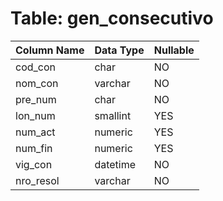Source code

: # Table: gen_consecutivo

| Column Name | Data Type | Nullable |
|-------------|-----------|----------|
| cod_con | char | NO |
| nom_con | varchar | NO |
| pre_num | char | NO |
| lon_num | smallint | YES |
| num_act | numeric | YES |
| num_fin | numeric | YES |
| vig_con | datetime | NO |
| nro_resol | varchar | NO |
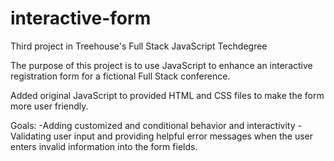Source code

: # interactive-form
Third project in Treehouse's Full Stack JavaScript Techdegree

The purpose of this project is to use JavaScript to enhance an interactive registration form for a fictional Full Stack conference.

Added original JavaScript to provided HTML and CSS files to make the form more user friendly.


Goals:
-Adding customized and conditional behavior and interactivity
-Validating user input and providing helpful error messages when the user enters invalid information into the form fields.
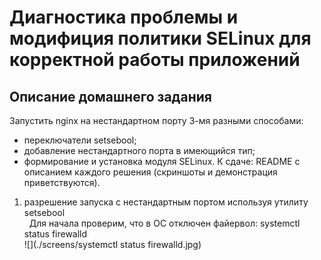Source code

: # Диагностика проблемы и модифиция политики SELinux для корректной работы приложений
  
## Описание домашнего задания
  Запустить nginx на нестандартном порту 3-мя разными способами:
  -  переключатели setsebool;  
  -  добавление нестандартного порта в имеющийся тип;  
  -  формирование и установка модуля SELinux.
К сдаче:
README с описанием каждого решения (скриншоты и демонстрация приветствуются). 
  
1. разрешение запуска с нестандартным портом используя утилиту setsebool  
   
  Для начала проверим, что в ОС отключен файервол: systemctl status firewalld  
  ![](./screens/systemctl status firewalld.jpg)
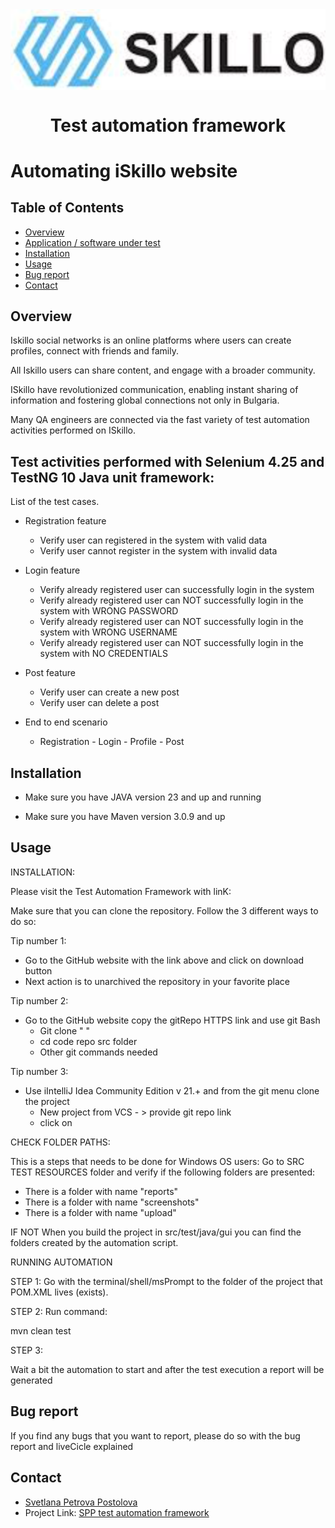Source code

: <img align="center" src="skilloLogo.png" alt="Skillo Academy Logo" />


<div align="center">

# Test automation framework
</div>

# Automating iSkillo website

## Table of Contents
- [Overview](#overview)
- [Application / software under test]()
- [Installation](#installation)
- [Usage](#usage)
- [Bug report](#bug-report)
- [Contact](#contact)

## Overview
Iskillo social networks is an online platforms where users can create profiles,
connect with friends and family.

All Iskillo users can share content, and engage with
a broader community.

ISkillo have revolutionized communication,
enabling instant sharing of information and fostering
global connections not only in Bulgaria.

Many QA engineers are connected via the fast variety of  test automation activities performed on ISkillo.

## Test activities performed with Selenium 4.25 and TestNG 10 Java unit framework:
List of the test cases.
- Registration feature
    - Verify user cаn registered in the system with valid data
    - Verify user cannot register in the system with invalid data


- Login feature
    - Verify already registered user can successfully login in the system
    - Verify already registered user can NOT successfully login in the system  with WRONG PASSWORD
    - Verify already registered user can NOT successfully login in the system  with WRONG USERNAME
    - Verify already registered user can NOT successfully login in the system  with NO CREDENTIALS

- Post feature
    - Verify  user can create a new post
    - Verify user can delete a post

- End to end scenario
  - Registration - Login - Profile - Post 
  
## Installation


- Make sure you have JAVA version 23 and up and running

- Make sure you have Maven version 3.0.9 and up


## Usage

INSTALLATION:

Please visit the Test Automation Framework with linK:

Make sure that you can clone the repository. Follow the 3 different ways to do so:

Tip number 1:
- Go to the GitHub website with the link above and click on download button
- Next action is to unarchived the repository in your favorite place 

Tip number 2:
- Go to the GitHub website copy the gitRepo HTTPS link and use git Bash
    - Git clone " "
    - cd code repo src folder
    - Other git commands needed

Tip number 3:
- Use iIntelliJ Idea Community Edition v 21.+ and from the git menu clone the project
    - New project from VCS - > provide git repo link
    - click on 


CHECK FOLDER PATHS:

This is a steps that needs to be done for Windows OS users:
Go to SRC TEST RESOURCES folder and verify if the following folders are presented:
- There is a folder with name "reports"
- There is a folder with name "screenshots"
- There is a folder with name "upload"

IF NOT
When you build the project in src/test/java/gui you can find the folders created by the automation script.

RUNNING AUTOMATION

STEP 1:
Go with the terminal/shell/msPrompt to the folder of the project that POM.XML lives (exists).

STEP 2:
Run command:

mvn clean test

STEP 3:

Wait a bit the automation to start and after the test execution a report will be generated

## Bug report
If you find any bugs that you want to report, please do so with the bug report and liveCicle explained

## Contact

- [Svetlana Petrova Postolova](mailto:postolovas@gmail.com)
- Project Link: [SPP test automation framework](https://github.com/postolovas12/svetlana_postolova_final_project-master_v1.0)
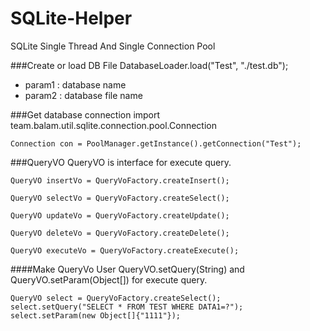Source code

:# SQLite-Helper
SQLite Single Thread And Single Connection Pool

###Create or load DB File
    DatabaseLoader.load("Test", "./test.db");
* param1 : database name
* param2 : database file name

###Get database connection
    import team.balam.util.sqlite.connection.pool.Connection
    
    Connection con = PoolManager.getInstance().getConnection("Test");

###QueryVO
QueryVO is interface for execute query.
<pre><code>QueryVO insertVo = QueryVoFactory.createInsert();</code></pre>
<pre><code>QueryVO selectVo = QueryVoFactory.createSelect();</code></pre>
<pre><code>QueryVO updateVo = QueryVoFactory.createUpdate();</code></pre>
<pre><code>QueryVO deleteVo = QueryVoFactory.createDelete();</code></pre>
<pre><code>QueryVO executeVo = QueryVoFactory.createExecute();</code></pre>

####Make QueryVo
User QueryVO.setQuery(String) and QueryVO.setParam(Object[]) for execute query.
<pre><code>QueryVO select = QueryVoFactory.createSelect();
select.setQuery("SELECT * FROM TEST WHERE DATA1=?");
select.setParam(new Object[]{"1111"});</code></pre>

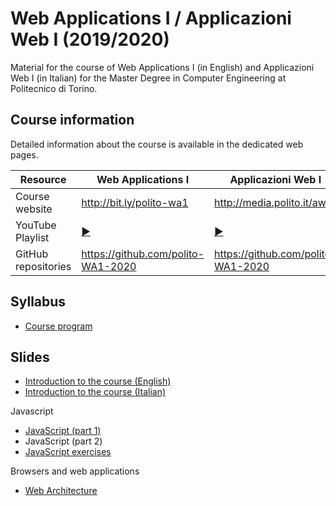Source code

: # Web Applications I / Applicazioni Web I (2019/2020)

Material for the course of Web Applications I (in English) and Applicazioni Web I (in Italian) for the Master Degree in Computer Engineering at Politecnico di Torino.

## Course information

Detailed information about the course is available in the dedicated web pages.

| Resource | Web Applications I | Applicazioni Web I | 
|---------|---|--------|
| Course website | http://bit.ly/polito-wa1 | http://media.polito.it/aw1 |
| YouTube Playlist | [:arrow_forward:](https://www.youtube.com/playlist?list=PLqRTLlwsxDL-e9RexPadqEVaaUgy-Ge8O)|  [:arrow_forward:](https://www.youtube.com/playlist?list=PLuZyhAOPm9pMSXjyRc83gBSUqHIkIE564)|
| GitHub repositories | https://github.com/polito-WA1-2020 | https://github.com/polito-WA1-2020 |

## Syllabus

* [Course program](./program.md)

## Slides

* [Introduction to the course (English)](./slide/00-Intro-2020-Corno.pdf)
* [Introduction to the course (Italian)](./slide/00-Intro-2020-Masala.pdf)

Javascript

* [JavaScript (part 1)](./slide/1-01-javascript-part1.pdf)
* JavaScript (part 2)
* [JavaScript exercises](./slide/1-03-javascript-exercises-part1.pdf)

Browsers and web applications

* [Web Architecture](./slide/2-01-web-architecture.pdf)
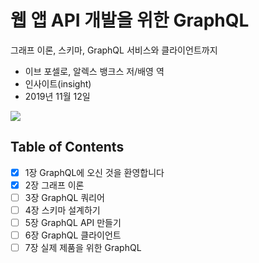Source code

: # 웹 앱 API 개발을 위한 GraphQL

그래프 이론, 스키마, GraphQL 서비스와 클라이언트까지

* 이브 포셀로, 알렉스 뱅크스 저/배영 역 
* 인사이트(insight) 
* 2019년 11월 12일

<img src="http://image.yes24.com/goods/81537382/400x0">

## Table of Contents

- [x] 1장 GraphQL에 오신 것을 환영합니다
- [x] 2장 그래프 이론
- [ ] 3장 GraphQL 쿼리어
- [ ] 4장 스키마 설계하기
- [ ] 5장 GraphQL API 만들기
- [ ] 6장 GraphQL 클라이언트
- [ ] 7장 실제 제품을 위한 GraphQL
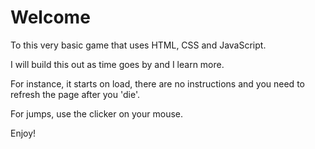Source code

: # Welcome #

To this very basic game that uses HTML, CSS and JavaScript.

I will build this out as time goes by and I learn more.

For instance, it starts on load, there are no instructions and you need to refresh the page after you 'die'.

For jumps, use the clicker on your mouse. 

Enjoy!
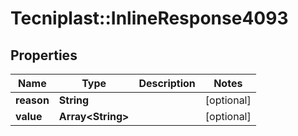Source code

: # Tecniplast::InlineResponse4093

## Properties
Name | Type | Description | Notes
------------ | ------------- | ------------- | -------------
**reason** | **String** |  | [optional] 
**value** | **Array&lt;String&gt;** |  | [optional] 


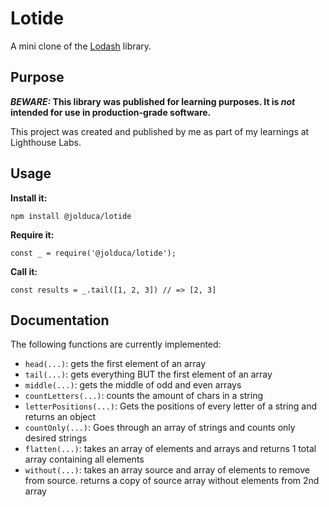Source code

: # Lotide

A mini clone of the [Lodash](https://lodash.com) library.

## Purpose

**_BEWARE:_ This library was published for learning purposes. It is _not_ intended for use in production-grade software.**

This project was created and published by me as part of my learnings at Lighthouse Labs. 

## Usage

**Install it:**

`npm install @jolduca/lotide`

**Require it:**

`const _ = require('@jolduca/lotide');`

**Call it:**

`const results = _.tail([1, 2, 3]) // => [2, 3]`

## Documentation

The following functions are currently implemented:

* `head(...)`: gets the first element of an array
* `tail(...)`: gets everything BUT the first element of an array
* `middle(...)`: gets the middle of odd and even arrays
* `countLetters(...)`: counts the amount of chars in a string
* `letterPositions(...)`: Gets the positions of every letter of a string and returns an object
* `countOnly(...)`: Goes through an array of strings and counts only desired strings
* `flatten(...)`: takes an array of elements and arrays and returns 1 total array containing all elements
* `without(...)`: takes an array source and array of elements to remove from source. returns a copy of source array without elements from 2nd array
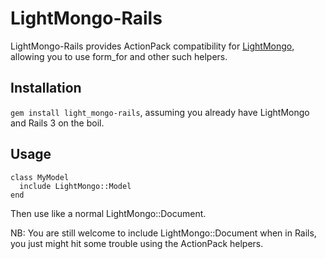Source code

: LightMongo-Rails
================

LightMongo-Rails provides ActionPack compatibility for [LightMongo][lm], allowing you to use form_for and other such helpers.

Installation
------------

`gem install light_mongo-rails`, assuming you already have LightMongo and Rails 3 on the boil.

Usage
-----

    class MyModel
      include LightMongo::Model
    end
    
Then use like a normal LightMongo::Document.

NB: You are still welcome to include LightMongo::Document when in Rails, you just might hit some trouble using the ActionPack helpers.

[lm]:http://github.com/elliotcm/light_mongo
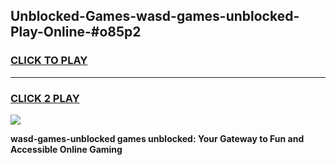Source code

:
## Unblocked-Games-wasd-games-unblocked-Play-Online-#o85p2
<h3>
<a href="https://premium.freeplayer.one?title=wasd-games-unblocked&ref=27F">CLICK TO PLAY</a></h3>
<hr>

<h3>
<a href="https://premium.freeplayer.one?title=wasd-games-unblocked&ref=27F">CLICK 2 PLAY</a>
  
</h3>

<a href="https://premium.freeplayer.one?title=wasd-games-unblocked&ref=27F"><img src="https://clearcache.store/games.png"></a>


**wasd-games-unblocked games unblocked: Your Gateway to Fun and Accessible Online Gaming**
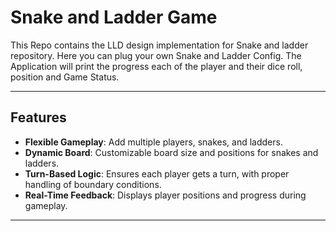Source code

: # Snake and Ladder Game

This Repo contains the LLD design implementation for Snake and ladder repository. 
Here you can plug your own Snake and Ladder Config. 
The Application will print the progress each of the player and their dice roll, position and Game Status.

---

## **Features**

- **Flexible Gameplay**: Add multiple players, snakes, and ladders.
- **Dynamic Board**: Customizable board size and positions for snakes and ladders.
- **Turn-Based Logic**: Ensures each player gets a turn, with proper handling of boundary conditions.
- **Real-Time Feedback**: Displays player positions and progress during gameplay.

---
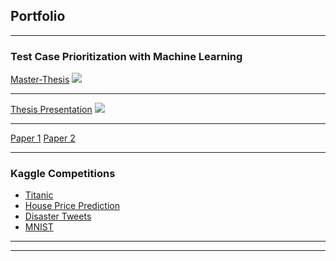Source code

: ## Portfolio

---

### Test Case Prioritization with Machine Learning

[Master-Thesis](/sample_page)
<img src="images/dummy_thumbnail.jpg?raw=true"/>

---
[Thesis Presentation](/pdf/Thesis_presentation.pdf)
<img src="images/dummy_thumbnail.jpg?raw=true"/>

---
[Paper 1](https://arxiv.org/abs/2012.11364)
[Paper 2](https://arxiv.org/abs/2012.10154)

---

### Kaggle Competitions

- [Titanic](https://www.kaggle.com/joolousada/titanic-predictions)
- [House Price Prediction](https://www.kaggle.com/joolousada/house-prices-prediction)
- [Disaster Tweets](https://www.kaggle.com/joolousada/nlp-disaster-tweets-tf-idf-linearsvc)
- [MNIST](https://www.kaggle.com/joolousada/mnist-digitrecognizer)

---




---

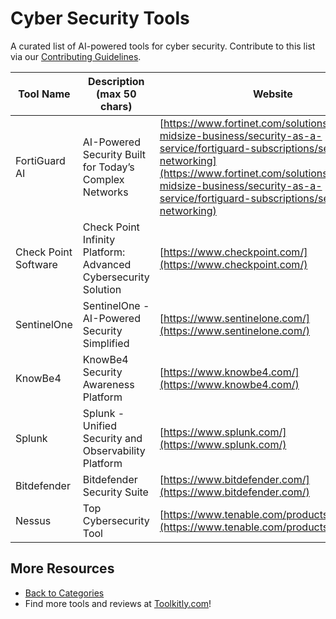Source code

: # Cyber Security Tools

A curated list of AI-powered tools for cyber security. Contribute to this list via our [Contributing Guidelines](../CONTRIBUTING.md).

| Tool Name | Description (max 50 chars) | Website |
|-----------|----------------------------|---------|
| FortiGuard AI | AI-Powered Security Built for Today’s Complex Networks | [https://www.fortinet.com/solutions/enterprise-midsize-business/security-as-a-service/fortiguard-subscriptions/secure-networking](https://www.fortinet.com/solutions/enterprise-midsize-business/security-as-a-service/fortiguard-subscriptions/secure-networking) |
| Check Point Software | Check Point Infinity Platform: Advanced Cybersecurity Solution | [https://www.checkpoint.com/](https://www.checkpoint.com/) |
| SentinelOne | SentinelOne - AI-Powered Security Simplified | [https://www.sentinelone.com/](https://www.sentinelone.com/) |
| KnowBe4 | KnowBe4 Security Awareness Platform | [https://www.knowbe4.com/](https://www.knowbe4.com/) |
| Splunk | Splunk - Unified Security and Observability Platform | [https://www.splunk.com/](https://www.splunk.com/) |
| Bitdefender | Bitdefender Security Suite | [https://www.bitdefender.com/](https://www.bitdefender.com/) |
| Nessus | Top Cybersecurity Tool | [https://www.tenable.com/products/nessus](https://www.tenable.com/products/nessus) |

## More Resources
- [Back to Categories](../README.md)
- Find more tools and reviews at [Toolkitly.com](https://toolkitly.com)!
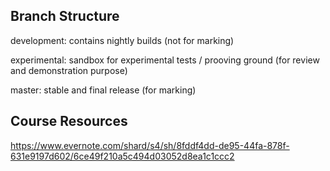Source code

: Branch Structure
---
development: contains nightly builds (not for marking) 

experimental: sandbox for experimental tests / prooving ground (for review and demonstration purpose)

master: stable and final release (for marking)

Course Resources
---
https://www.evernote.com/shard/s4/sh/8fddf4dd-de95-44fa-878f-631e9197d602/6ce49f210a5c494d03052d8ea1c1ccc2
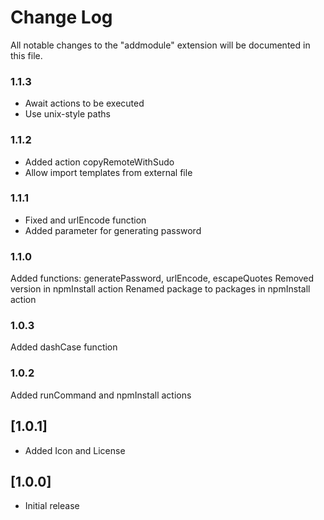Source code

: # Change Log

All notable changes to the "addmodule" extension will be documented in this file.

### 1.1.3
- Await actions to be executed
- Use unix-style paths
  
### 1.1.2
- Added action copyRemoteWithSudo
- Allow import templates from external file

### 1.1.1
- Fixed and urlEncode function
- Added parameter for generating password


### 1.1.0
Added functions: generatePassword, urlEncode, escapeQuotes
Removed version in npmInstall action
Renamed package to packages in npmInstall action

### 1.0.3
Added dashCase function


### 1.0.2
Added runCommand and npmInstall actions

## [1.0.1]
- Added Icon and License

## [1.0.0]
- Initial release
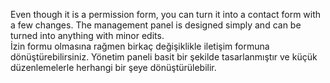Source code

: Even though it is a permission form, you can turn it into a contact form with a few changes. The management panel is designed simply and can be turned into anything with minor edits.<br>
İzin formu olmasına rağmen birkaç değişiklikle iletişim formuna dönüştürebilirsiniz. Yönetim paneli basit bir şekilde tasarlanmıştır ve küçük düzenlemelerle herhangi bir şeye dönüştürülebilir.
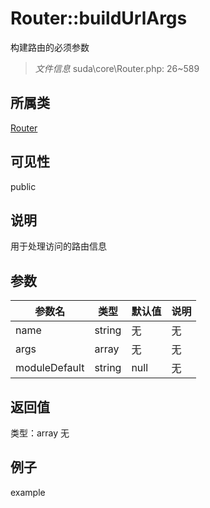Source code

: # Router::buildUrlArgs
构建路由的必须参数
> *文件信息* suda\core\Router.php: 26~589
## 所属类 

[Router](../Router.md)

## 可见性

  public  
## 说明

用于处理访问的路由信息

## 参数

 
| 参数名 | 类型 | 默认值 | 说明 |
|--------|-----|-------|-------|
 | name |  string | 无 | 无 |
 | args |  array | 无 | 无 |
 | moduleDefault |  string | null | 无 |
## 返回值
 
类型：array
无
## 例子

example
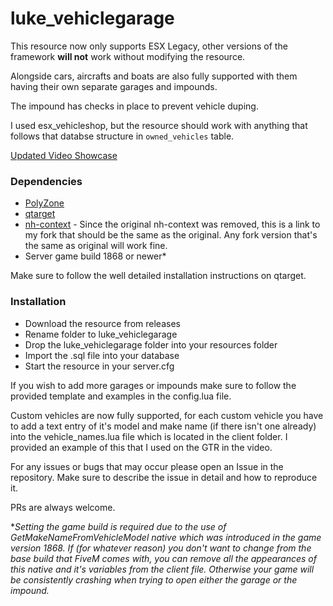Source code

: # luke_vehiclegarage

This resource now only supports ESX Legacy, other versions of the framework **will not** work without modifying the resource.

Alongside cars, aircrafts and boats are also fully supported with them having their own separate garages and impounds.

The impound has checks in place to prevent vehicle duping.

I used esx_vehicleshop, but the resource should work with anything that follows that databse structure in `owned_vehicles` table.

[Updated Video Showcase](https://www.youtube.com/watch?v=GT2u5uoz7Tc)

### Dependencies
* [PolyZone](https://github.com/mkafrin/PolyZone)
* [qtarget](https://github.com/QuantusRP/qtarget)
* [nh-context](https://github.com/LukeWasTakenn/nh-context) - Since the original nh-context was removed, this is a link to my fork that should be the same as the original. Any fork version that's the same as original will work fine.
* Server game build 1868 or newer*

Make sure to follow the well detailed installation instructions on qtarget.

### Installation
* Download the resource from releases
* Rename folder to luke_vehiclegarage
* Drop the luke_vehiclegarage folder into your resources folder
* Import the .sql file into your database
* Start the resource in your server.cfg

If you wish to add more garages or impounds make sure to follow the provided template and examples in the config.lua file.

Custom vehicles are now fully supported, for each custom vehicle you have to add a text entry of it's model and make name (if there isn't one already) into the vehicle_names.lua file which is located in the client folder. I provided an example of this that I used on the GTR in the video.

For any issues or bugs that may occur please open an Issue in the repository. Make sure to describe the issue in detail and how to reproduce it.

PRs are always welcome.


**Setting the game build is required due to the use of GetMakeNameFromVehicleModel native which was introduced in the game version 1868. If (for whatever reason) you don't want to change from the base build that FiveM comes with, you can remove all the appearances of this native and it's variables from the client file. Otherwise your game will be consistently crashing when trying to open either the garage or the impound.*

> [EXERCISE REQUIREMENTS] Quote the lines of the records starting with the line containing "Cyber Security Tools" and going on through the line containing "A curated list".

> [RESULT OF THIS EXERCISE]
: # Cyber Security Tools

A curated list of AI-powered tools for cyber security. Contribute to this list via our [Contributing Guidelines](../CONTRIBUTING.md).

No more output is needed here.